世界のオリンピック村の現在、「廃墟のまま放置」の事例も

2012年のロンドン大会で選手村として使われた建物(Getty Images)

2012年のロンドン大会で選手村として使われた建物(Getty Images)

オリンピックの開催都市は通常、アスリート専用のオリンピック村を建設し、数万人の選手たちを収容しているが、大会終了後の建物や土地は様々な用途に転用されている。

2012年のロンドン大会で選手村として使われた建物群は、レストランやショップに加え約3000戸のアパートメントで構成される「イースト・ビレッジ」に変貌し、2ベッドルームの住居が最も高額な場合100万ドル程度で販売されている。

2016年のリオデジャネイロのオリンピック村はその後、高級コンドミニアムに改築されたが、報道によると長年、空き家のまま放置されている。

1972年のミュンヘン大会で選手を収容したオリンピック村は、イスラエルの選手とコーチ11人がパレスチナのテロリスト集団「黒い9月」に人質に取られ、殺害された場所として知られている。
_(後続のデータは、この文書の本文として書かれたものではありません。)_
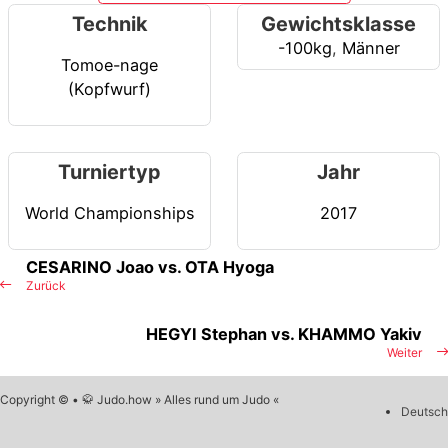
Technik
Gewichtsklasse
-100kg
,
Männer
Tomoe-nage
(Kopfwurf)
Turniertyp
Jahr
World Championships
2017
CESARINO Joao vs. OTA Hyoga
Zurück
HEGYI Stephan vs. KHAMMO Yakiv
Weiter
Copyright © • 🥋 Judo.how » Alles rund um Judo «
Deutsch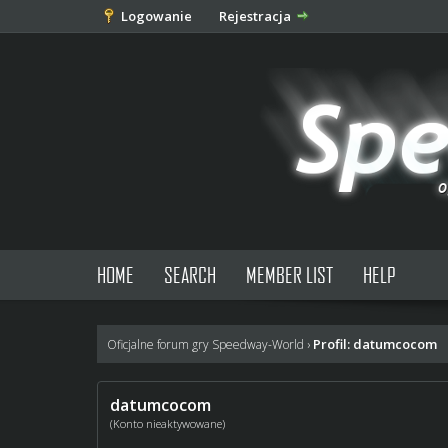
Logowanie
Rejestracja
HOME
SEARCH
MEMBER LIST
HELP
Profil: datumcocom
Oficjalne forum gry Speedway-World
›
datumcocom
(Konto nieaktywowane)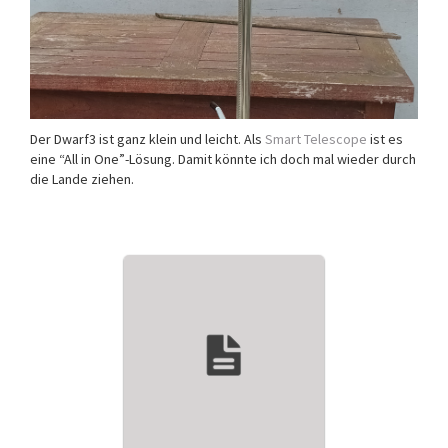
Der Dwarf3 ist ganz klein und leicht. Als
Smart Telescope
ist es
eine “All in One”-Lösung. Damit könnte ich doch mal wieder durch
die Lande ziehen.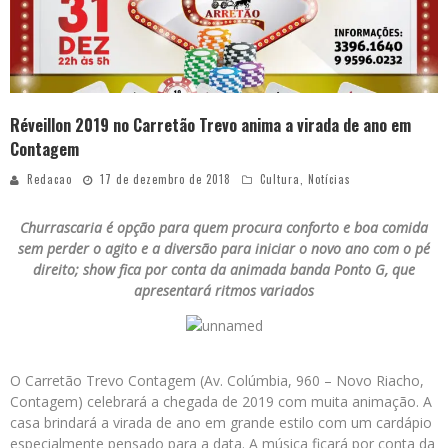
Réveillon 2019 no Carretão Trevo anima a virada de ano em
Contagem
Redacao
17 de dezembro de 2018
Cultura
,
Notícias
Churrascaria é opção para quem procura conforto e boa comida
sem perder o agito e a diversão para iniciar o novo ano com o pé
direito; show fica por conta da animada banda Ponto G, que
apresentará ritmos variados
O Carretão Trevo Contagem (Av. Colúmbia, 960 – Novo Riacho,
Contagem) celebrará a chegada de 2019 com muita animação. A
casa brindará a virada de ano em grande estilo com um cardápio
especialmente pensado para a data. A música ficará por conta da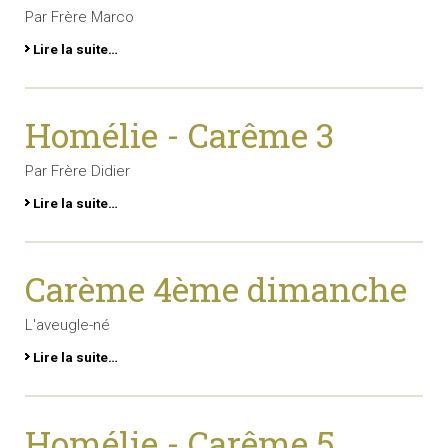
Par Frère Marco
Lire la suite…
Homélie - Carême 3
Par Frère Didier
Lire la suite…
Carème 4ème dimanche
L'aveugle-né
Lire la suite…
Homélie - Carême 5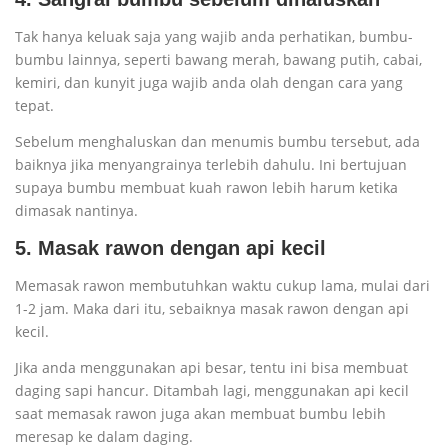
Tak hanya keluak saja yang wajib anda perhatikan, bumbu-
bumbu lainnya, seperti bawang merah, bawang putih, cabai,
kemiri, dan kunyit juga wajib anda olah dengan cara yang
tepat.
Sebelum menghaluskan dan menumis bumbu tersebut, ada
baiknya jika menyangrainya terlebih dahulu. Ini bertujuan
supaya bumbu membuat kuah rawon lebih harum ketika
dimasak nantinya.
5. Masak rawon dengan api kecil
Memasak rawon membutuhkan waktu cukup lama, mulai dari
1-2 jam. Maka dari itu, sebaiknya masak rawon dengan api
kecil.
Jika anda menggunakan api besar, tentu ini bisa membuat
daging sapi hancur. Ditambah lagi, menggunakan api kecil
saat memasak rawon juga akan membuat bumbu lebih
meresap ke dalam daging.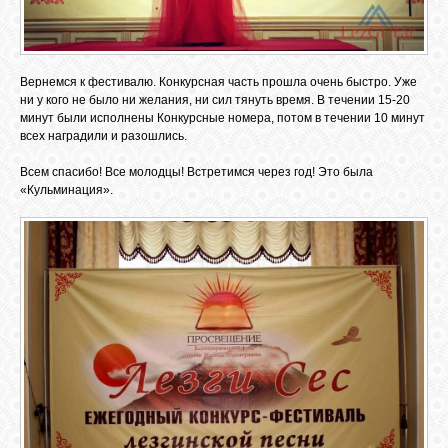
Вернемся к фестивалю. Конкурсная часть прошла очень быстро. Уже
ни у кого не было ни желания, ни сил тянуть время. В течении 15-20
минут были исполнены Конкурсные номера, потом в течении 10 минут
всех наградили и разошлись.
Всем спасибо! Все молодцы! Встретимся через год! Это была
«Кульминация».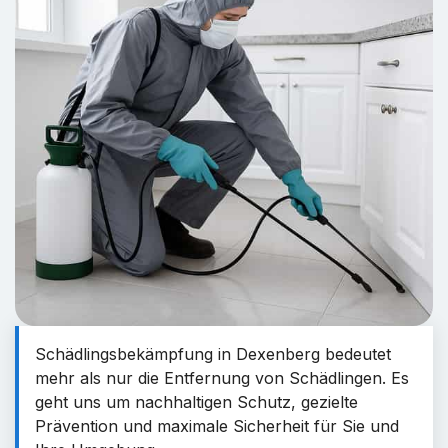
Schädlingsbekämpfung in Dexenberg bedeutet
mehr als nur die Entfernung von Schädlingen. Es
geht uns um nachhaltigen Schutz, gezielte
Prävention und maximale Sicherheit für Sie und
この場所は、ミュンヘンで2番目に大きい大学の学生宿舎に生まれ変わろうとしている。

1996年に開催されたアトランタ大会の選手宿舎も、大会の終了後に学生宿舎に転用された。最初はジョージア州立大学に使用された後、2007年にジョージア工科大学に移管された。

2014年冬季五輪のソチ大会で選手が滞在した、黒海沿岸の保養地ソチの海辺の住宅の大半は、リゾート施設に転用されている。ソチ大会には総額500億ドル(約5.5兆円)以上の費用が注ぎ込まれ、史上最も高額なオリンピックの一つだったと報道されている。

2006年の冬季大会で使用されたトリノオリンピック村は、住宅地に転用される予定だったが長年の間、廃墟となっていた。その後、2016年にイタリアの移民プログラムが突然終了したのを受け、1000人以上のアフリカ系移民や難民がこの建造物を不法占拠して住み始めた。

東京五輪のために建設された選手宿舎は、大会終了後には住宅用マンションとして改装される予定だ。大会のウェブサイトによると、主催者は「多様な人々が交流し、快適に暮らせる新しいコミュニティ」を確立するための計画を練っているという。